ECLI:NL:CRVB:2013:BY8022
Centrale Raad van Beroep
- Hoger beroep
- Rechtspraak.nl
Opschorting van bijstand wegens niet verstrekken van relevante informatie over invalidenuitkering en bankrekening
In deze zaak heeft de Centrale Raad van Beroep op 8 januari 2013 uitspraak gedaan in hoger beroep over de opschorting van bijstand aan appellante, die sinds 11 november 1996 bijstand ontving op basis van de Wet werk en bijstand (WWB). De Sociale verzekeringsbank (Svb) had de bijstand opgeschort omdat appellante niet had gemeld dat zij een invalidenuitkering uit Portugal ontving en een Portugese bankrekening had. De Svb had appellante herhaaldelijk verzocht om bewijsstukken van deze uitkering, maar appellante had hieraan geen gehoor gegeven.
De rechtbank 's-Gravenhage had eerder het beroep van appellante tegen het besluit van de Svb ongegrond verklaard. Appellante stelde in hoger beroep dat de Svb op de hoogte was van haar invalidenuitkering, maar de Raad oordeelde dat appellante niet voldoende had aangetoond dat zij de Svb tijdig had geïnformeerd over haar financiële situatie. De Raad benadrukte dat de hoogte van de invalidenuitkering en de omvang van de Portugese bankrekening van belang zijn voor het recht op en de hoogte van de aanvullende bijstand. Aangezien appellante in verzuim was om de benodigde informatie te verstrekken, was de Svb bevoegd om de bijstand op te schorten.

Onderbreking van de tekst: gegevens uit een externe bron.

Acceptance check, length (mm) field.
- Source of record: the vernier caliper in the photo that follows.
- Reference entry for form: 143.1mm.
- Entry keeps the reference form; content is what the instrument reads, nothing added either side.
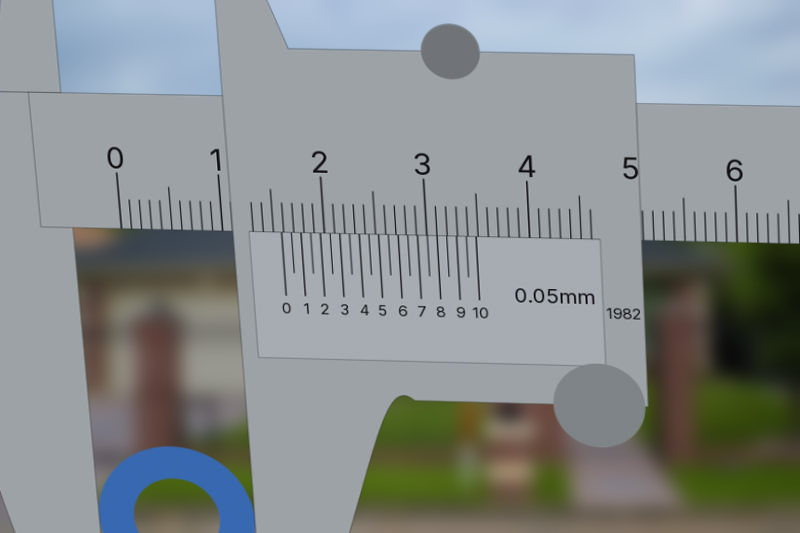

De Centrale Raad van Beroep bevestigde de eerdere uitspraak van de rechtbank en oordeelde dat het hoger beroep van appellante niet slaagde. De Raad concludeerde dat er geen aanleiding was voor een veroordeling in de proceskosten. De uitspraak werd gedaan door een meervoudige kamer, met J.C.F. Talman als voorzitter, en de leden C.H. Bangma en E.C.R. Schut, in aanwezigheid van griffier R. Scheffer.